::: Records for processing

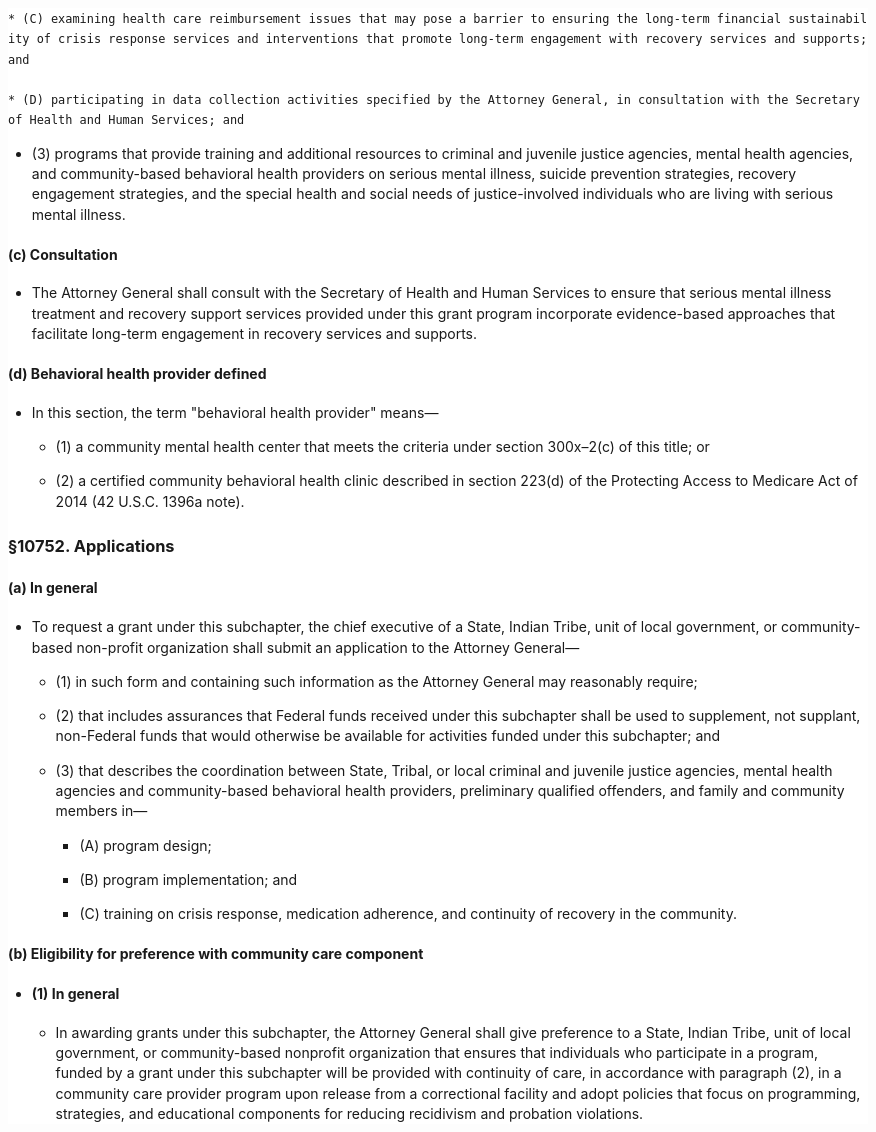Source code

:     * (C) examining health care reimbursement issues that may pose a barrier to ensuring the long-term financial sustainability of crisis response services and interventions that promote long-term engagement with recovery services and supports; and

    * (D) participating in data collection activities specified by the Attorney General, in consultation with the Secretary of Health and Human Services; and


  * (3) programs that provide training and additional resources to criminal and juvenile justice agencies, mental health agencies, and community-based behavioral health providers on serious mental illness, suicide prevention strategies, recovery engagement strategies, and the special health and social needs of justice-involved individuals who are living with serious mental illness.

#### (c) Consultation
* The Attorney General shall consult with the Secretary of Health and Human Services to ensure that serious mental illness treatment and recovery support services provided under this grant program incorporate evidence-based approaches that facilitate long-term engagement in recovery services and supports.

#### (d) Behavioral health provider defined
* In this section, the term "behavioral health provider" means—

  * (1) a community mental health center that meets the criteria under section 300x–2(c) of this title; or

  * (2) a certified community behavioral health clinic described in section 223(d) of the Protecting Access to Medicare Act of 2014 (42 U.S.C. 1396a note).

### §10752. Applications
#### (a) In general
* To request a grant under this subchapter, the chief executive of a State, Indian Tribe, unit of local government, or community-based non-profit organization shall submit an application to the Attorney General—

  * (1) in such form and containing such information as the Attorney General may reasonably require;

  * (2) that includes assurances that Federal funds received under this subchapter shall be used to supplement, not supplant, non-Federal funds that would otherwise be available for activities funded under this subchapter; and

  * (3) that describes the coordination between State, Tribal, or local criminal and juvenile justice agencies, mental health agencies and community-based behavioral health providers, preliminary qualified offenders, and family and community members in—

    * (A) program design;

    * (B) program implementation; and

    * (C) training on crisis response, medication adherence, and continuity of recovery in the community.

#### (b) Eligibility for preference with community care component
* #### (1) In general
  * In awarding grants under this subchapter, the Attorney General shall give preference to a State, Indian Tribe, unit of local government, or community-based nonprofit organization that ensures that individuals who participate in a program, funded by a grant under this subchapter will be provided with continuity of care, in accordance with paragraph (2), in a community care provider program upon release from a correctional facility and adopt policies that focus on programming, strategies, and educational components for reducing recidivism and probation violations.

::::::

(Task item):
Every entry above is to be copied verbatim, with the pictures removed.

(Your solution):
Source code

:     * (C) examining health care reimbursement issues that may pose a barrier to ensuring the long-term financial sustainability of crisis response services and interventions that promote long-term engagement with recovery services and supports; and

    * (D) participating in data collection activities specified by the Attorney General, in consultation with the Secretary of Health and Human Services; and


  * (3) programs that provide training and additional resources to criminal and juvenile justice agencies, mental health agencies, and community-based behavioral health providers on serious mental illness, suicide prevention strategies, recovery engagement strategies, and the special health and social needs of justice-involved individuals who are living with serious mental illness.

#### (c) Consultation
* The Attorney General shall consult with the Secretary of Health and Human Services to ensure that serious mental illness treatment and recovery support services provided under this grant program incorporate evidence-based approaches that facilitate long-term engagement in recovery services and supports.

#### (d) Behavioral health provider defined
* In this section, the term "behavioral health provider" means—

  * (1) a community mental health center that meets the criteria under section 300x–2(c) of this title; or

  * (2) a certified community behavioral health clinic described in section 223(d) of the Protecting Access to Medicare Act of 2014 (42 U.S.C. 1396a note).

### §10752. Applications
#### (a) In general
* To request a grant under this subchapter, the chief executive of a State, Indian Tribe, unit of local government, or community-based non-profit organization shall submit an application to the Attorney General—

  * (1) in such form and containing such information as the Attorney General may reasonably require;

  * (2) that includes assurances that Federal funds received under this subchapter shall be used to supplement, not supplant, non-Federal funds that would otherwise be available for activities funded under this subchapter; and

  * (3) that describes the coordination between State, Tribal, or local criminal and juvenile justice agencies, mental health agencies and community-based behavioral health providers, preliminary qualified offenders, and family and community members in—

    * (A) program design;

    * (B) program implementation; and

    * (C) training on crisis response, medication adherence, and continuity of recovery in the community.

#### (b) Eligibility for preference with community care component
* #### (1) In general
  * In awarding grants under this subchapter, the Attorney General shall give preference to a State, Indian Tribe, unit of local government, or community-based nonprofit organization that ensures that individuals who participate in a program, funded by a grant under this subchapter will be provided with continuity of care, in accordance with paragraph (2), in a community care provider program upon release from a correctional facility and adopt policies that focus on programming, strategies, and educational components for reducing recidivism and probation violations.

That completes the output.